I am the vine. You are the branches.
In Judea, a vineyard was the symbol of a type of national identity. Often, in the Old Testament, Israel is pictured as the vine or the vineyard of God. In the eyes of its people, Israel was the true vine whose roots ran all the way back to Abraham, Isaac and Jacob. Jesus, a Jew, likened himself to a vine. As branches of that vine, his disciples draw their strength from him. We are given our identity from him and are connected to him. This relationship with him is not simply for our own benefit but also for others. Bearing fruit means to offer a gift from oneself in unity and love. It is about carrying forward the mission of Jesus. We bear fruit when we are united to the life of Christ which vitalizes us. Our fruit is the influence and witness of our lives for a better world.
May we live out the mission of Jesus.
What can I make of this analogy in terms of my daily life? Reflect on those in public or private life who loudly proclaim their Christian beliefs and yet reflect ideas far from the teachings of Jesus. What does it mean to be in God’s vineyard?
I am the vine, you are the branches.
Whoever remains in me and I in him will bear much fruit,
because without me you can do nothing.
Anyone who does not remain in me
will be thrown out like a branch and wither.
Jesus uses the image of the vine and the branches and says, “Abide in my love” remain attached to me, as the branch is attached to the vine. If we are joined to him, then we are able to bear fruit.
The branch cannot produce anything on it’s own.
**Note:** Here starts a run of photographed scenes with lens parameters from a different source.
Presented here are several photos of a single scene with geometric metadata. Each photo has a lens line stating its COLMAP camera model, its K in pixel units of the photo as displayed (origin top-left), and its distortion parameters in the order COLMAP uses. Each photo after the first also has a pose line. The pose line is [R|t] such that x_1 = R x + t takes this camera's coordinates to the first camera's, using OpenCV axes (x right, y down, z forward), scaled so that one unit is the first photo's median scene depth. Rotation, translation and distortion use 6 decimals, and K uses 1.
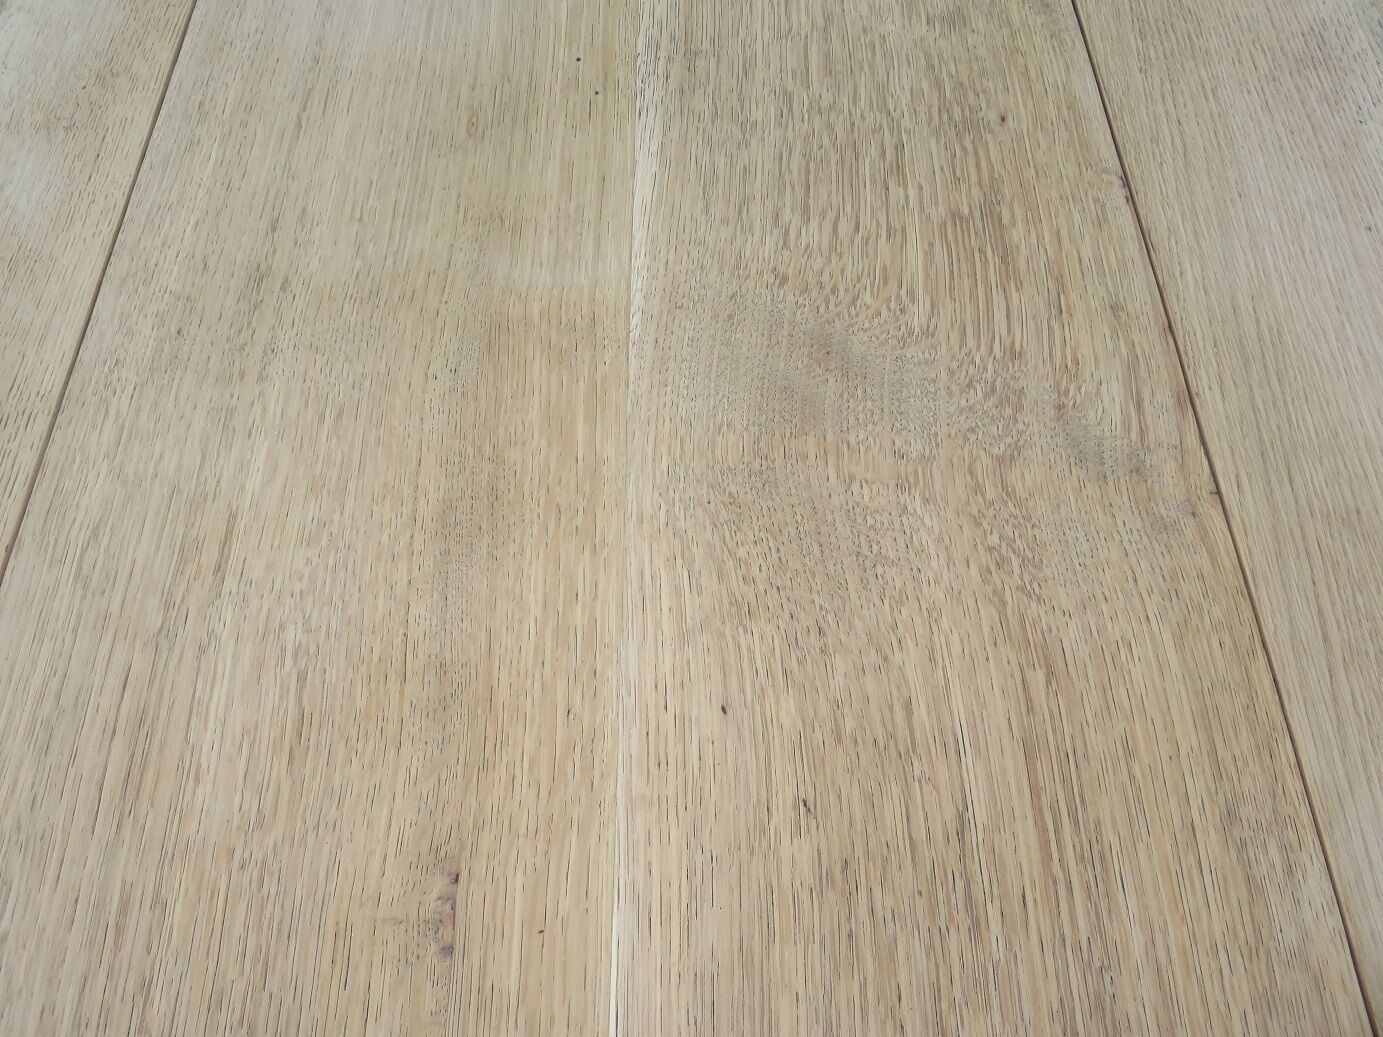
lens RADIAL K [[1043.5, 0, 696.4], [0, 1043.5, 513.2], [0, 0, 1]] dist [-0.006441, -0.002803]
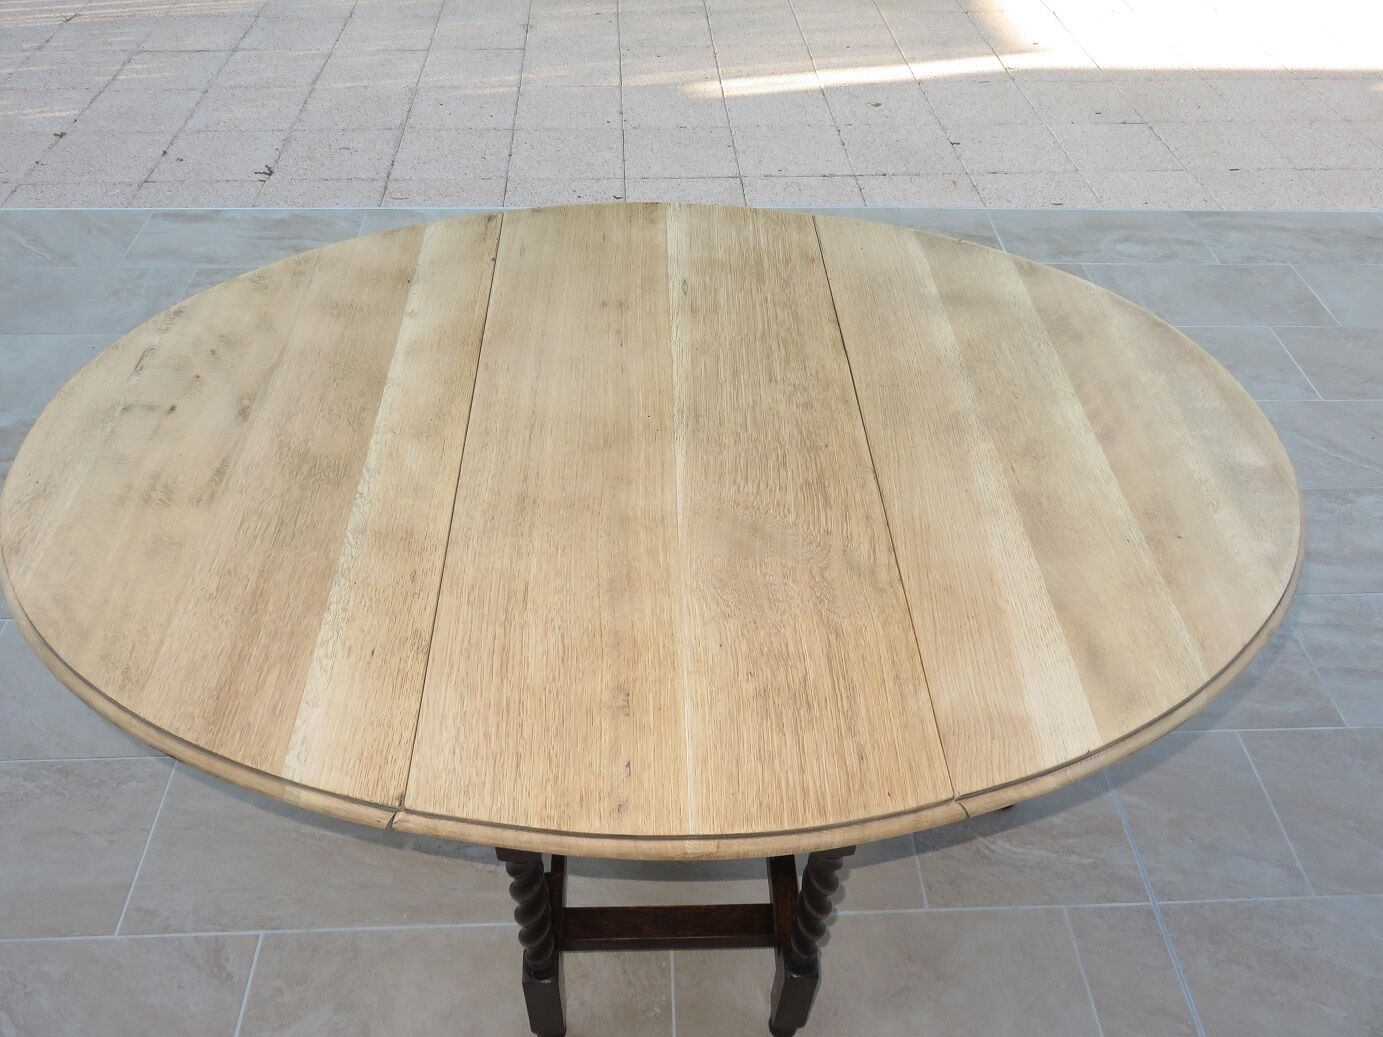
lens RADIAL K [[1035.4, 0, 692.9], [0, 1035.4, 517.4], [0, 0, 1]] dist [-0.017036, -0.002355]
pose [[0.997370, 0.026708, 0.067374, -0.199955], [-0.007107, 0.961185, -0.275813, 0.514030], [-0.072125, 0.274609, 0.958847, -1.424927]]
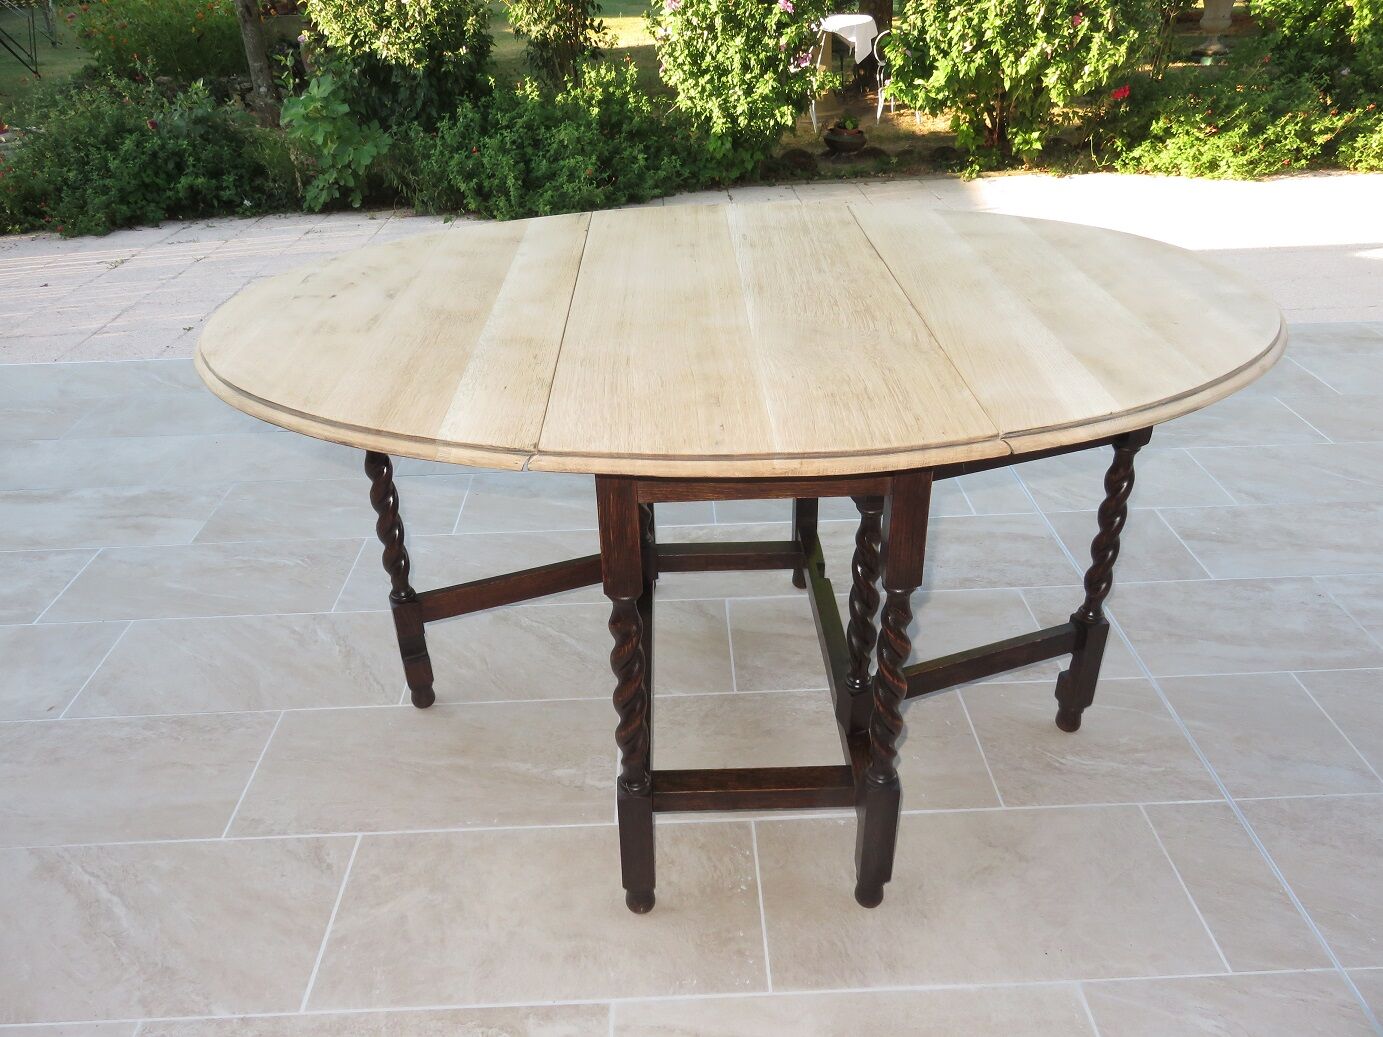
lens RADIAL K [[1035.7, 0, 689.8], [0, 1035.7, 519.8], [0, 0, 1]] dist [-0.022975, -0.002581]
pose [[0.999824, 0.006808, 0.017473, -0.294165], [0.003304, 0.853237, -0.521513, 1.898402], [-0.018459, 0.521479, 0.853064, -1.292124]]
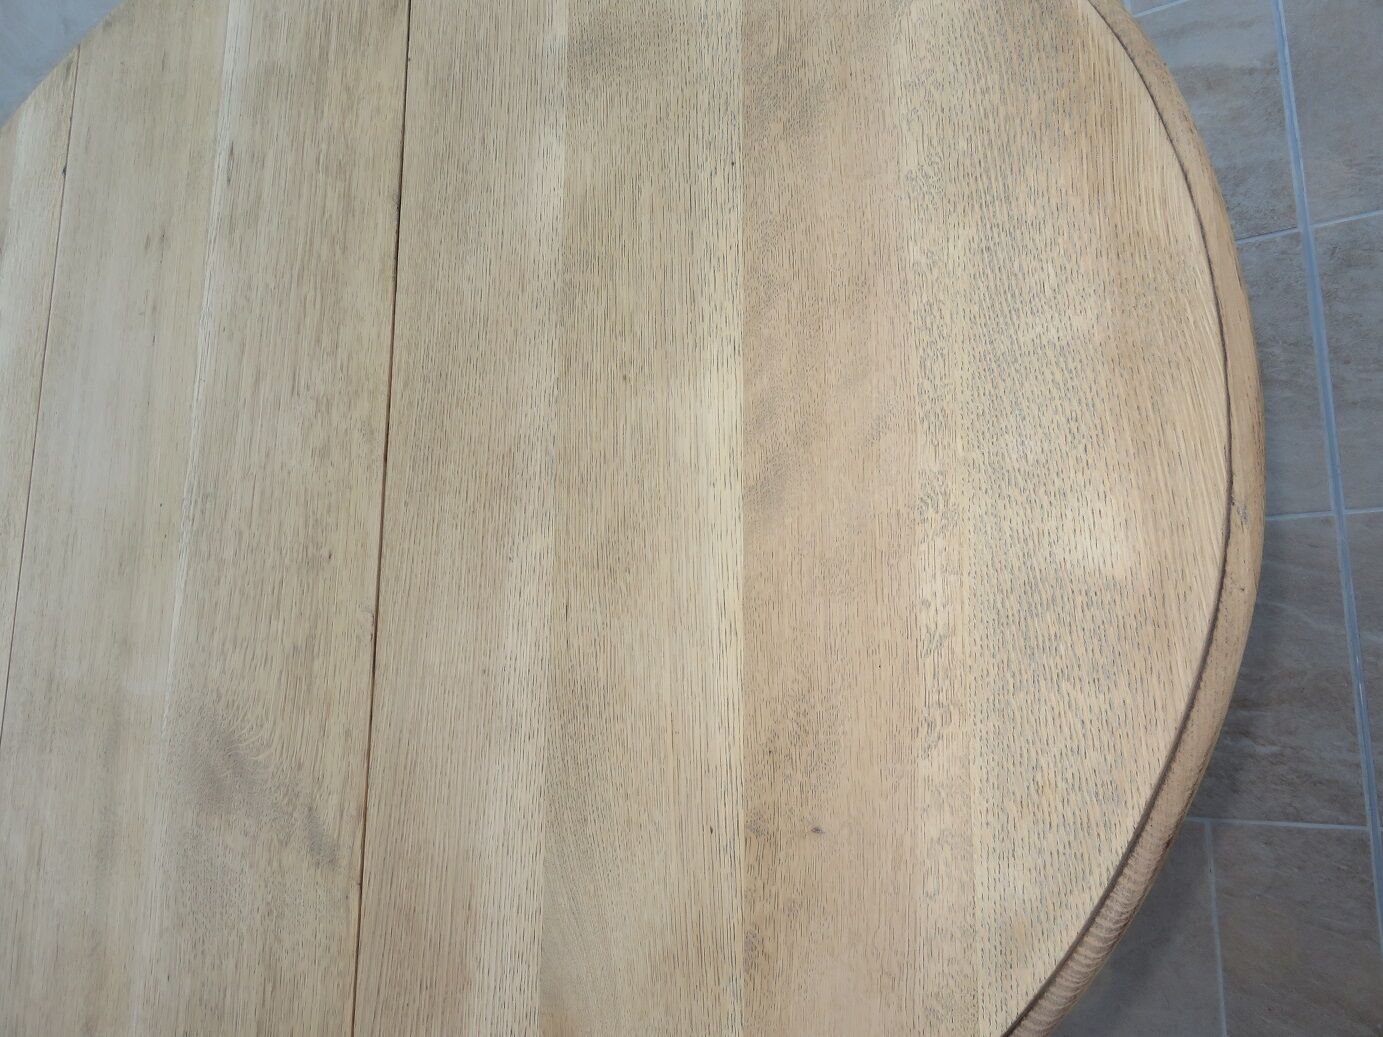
lens RADIAL K [[1043.5, 0, 696.4], [0, 1043.5, 513.2], [0, 0, 1]] dist [-0.006441, -0.002803]
pose [[0.868518, -0.070599, -0.490604, 1.632814], [0.225674, 0.937584, 0.264590, -0.795887], [0.441302, -0.340518, 0.830241, 0.069017]]
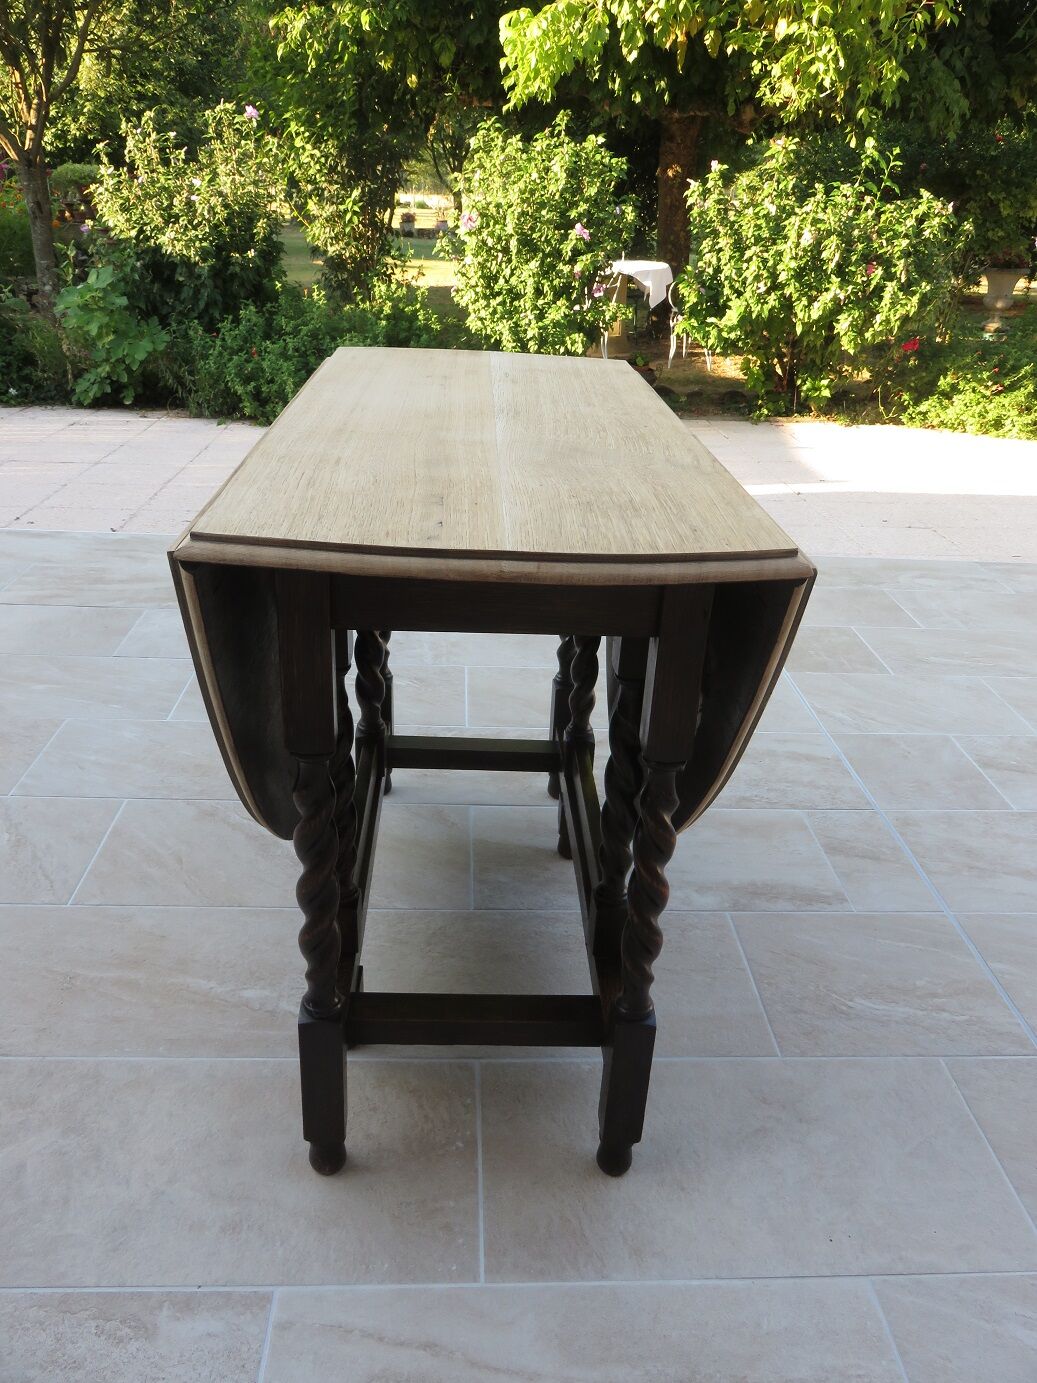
lens RADIAL K [[1035.7, 0, 518.5], [0, 1035.7, 691.5], [0, 0, 1]] dist [-0.022975, -0.002581]
pose [[0.996058, 0.062690, 0.062758, -0.133835], [-0.014570, 0.813503, -0.581378, 1.764132], [-0.087501, 0.578172, 0.811210, -0.667093]]
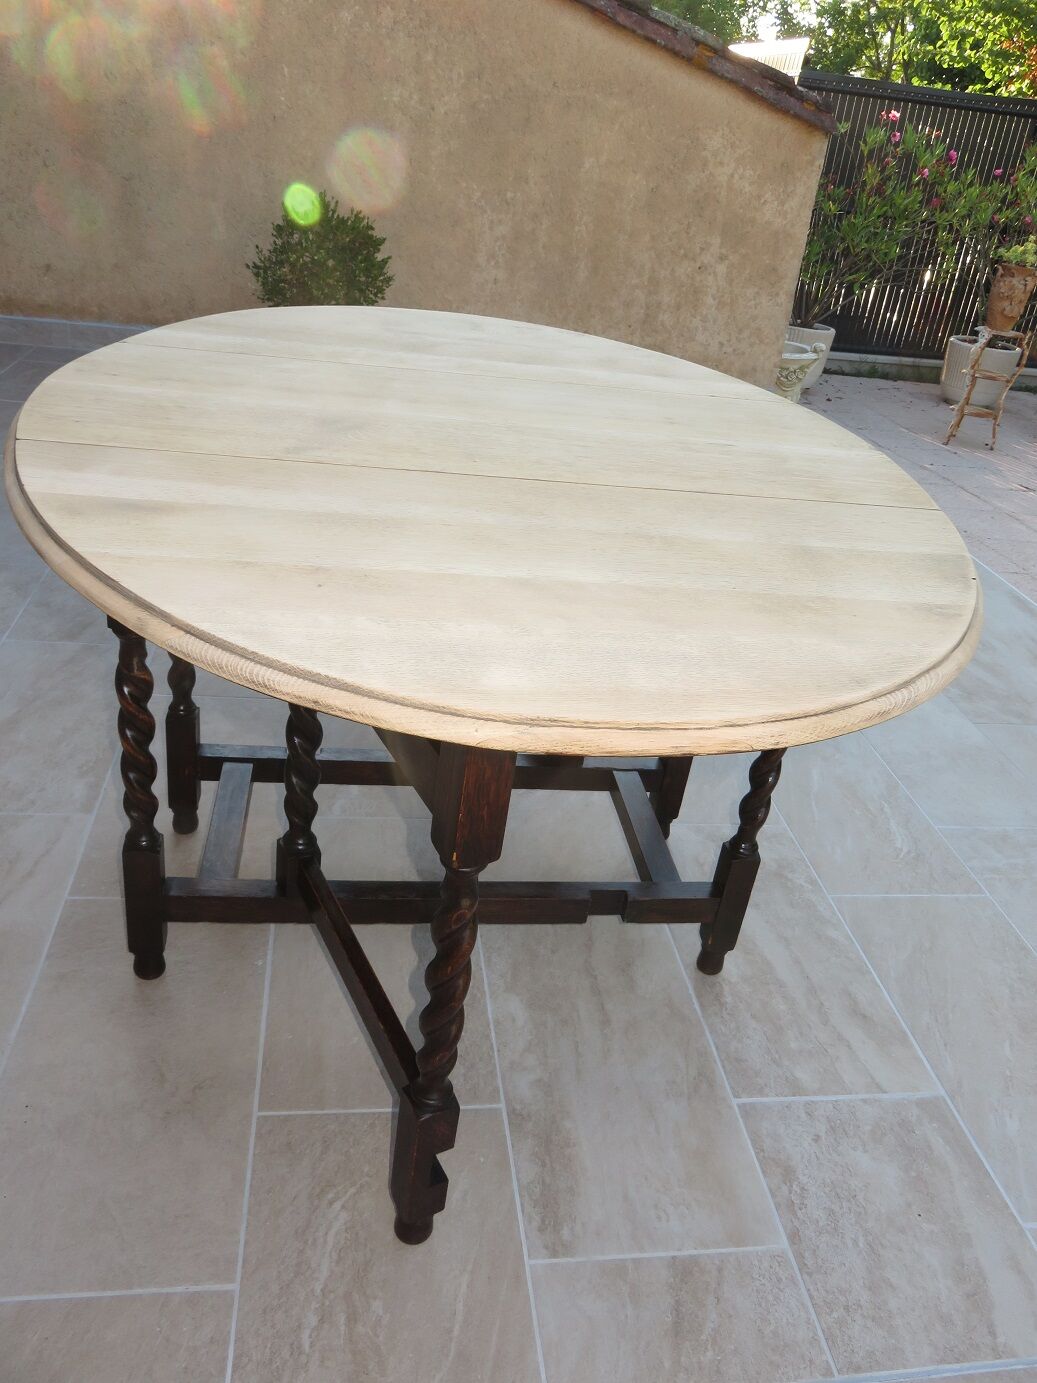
lens RADIAL K [[1043.5, 0, 521.6], [0, 1043.5, 695.4], [0, 0, 1]] dist [-0.006441, -0.002803]
pose [[0.115225, 0.529846, -0.840230, 2.859003], [-0.924093, 0.367462, 0.104995, -0.599990], [0.364384, 0.764353, 0.531967, 0.241858]]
However, if it remains attached to the vine, it will receive life-sustaining sap, nourishment, strength, everything it needs.
Charles R. Swindoll
Jesus’ words lay claim to the metaphor for his followers’ relationship to the creation, without any recourse to any sort of human domination over it whatsoever: the true vine is the reality of right relationship—Creator, people, and creation taken together, for the sake of the fruitfulness of the creation.
The branch has but one object for which it exists, one purpose to which it is entirely given up. That is, to bear the fruit the vine wishes to bring forth.
Craig T. Owens
He does not believe who does not live according to his belief.
A branch that is truly connected to the vine is secure and will never be removed. But one that only appears to be connected—one that has only a superficial connection—will be removed. If it does not have the life of the vine flowing through it, it will bear no fruit.
Grace to You
The duty of the branch is to cling to the vine.
A great deal of what passes for current Christianity consists in denouncing other people’s vices and faults.